• **ABOUT THIS TASK**:
The response must consist of the lines below from the one with "nose: (318, 358)" through the one with "left back paw: (499, 568)", exactly as they appear and with both ends kept.

• **SUPPLIED INFORMATION**:
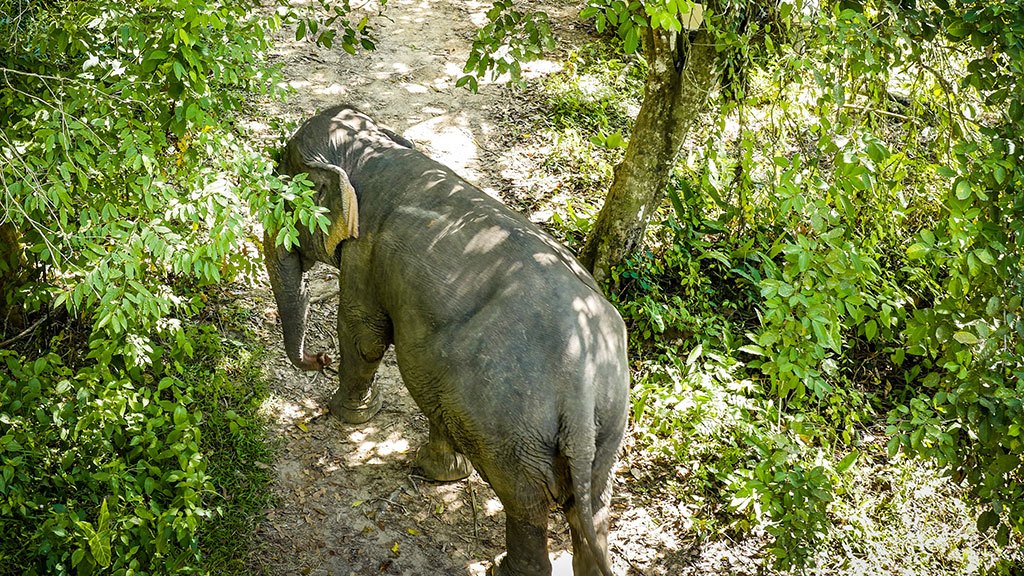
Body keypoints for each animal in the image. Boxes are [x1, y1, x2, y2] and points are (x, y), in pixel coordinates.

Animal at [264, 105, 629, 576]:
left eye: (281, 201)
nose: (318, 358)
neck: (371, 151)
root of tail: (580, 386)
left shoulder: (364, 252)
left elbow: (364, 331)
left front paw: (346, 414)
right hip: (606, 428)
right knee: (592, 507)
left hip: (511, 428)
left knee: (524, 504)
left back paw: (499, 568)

* * *

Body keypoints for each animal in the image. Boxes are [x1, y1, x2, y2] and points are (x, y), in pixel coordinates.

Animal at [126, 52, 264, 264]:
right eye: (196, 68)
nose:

• **SOLVED PROBLEM**:
nose: (318, 358)
neck: (371, 151)
root of tail: (580, 386)
left shoulder: (364, 252)
left elbow: (364, 331)
left front paw: (346, 414)
right hip: (606, 428)
right knee: (592, 507)
left hip: (511, 428)
left knee: (524, 504)
left back paw: (499, 568)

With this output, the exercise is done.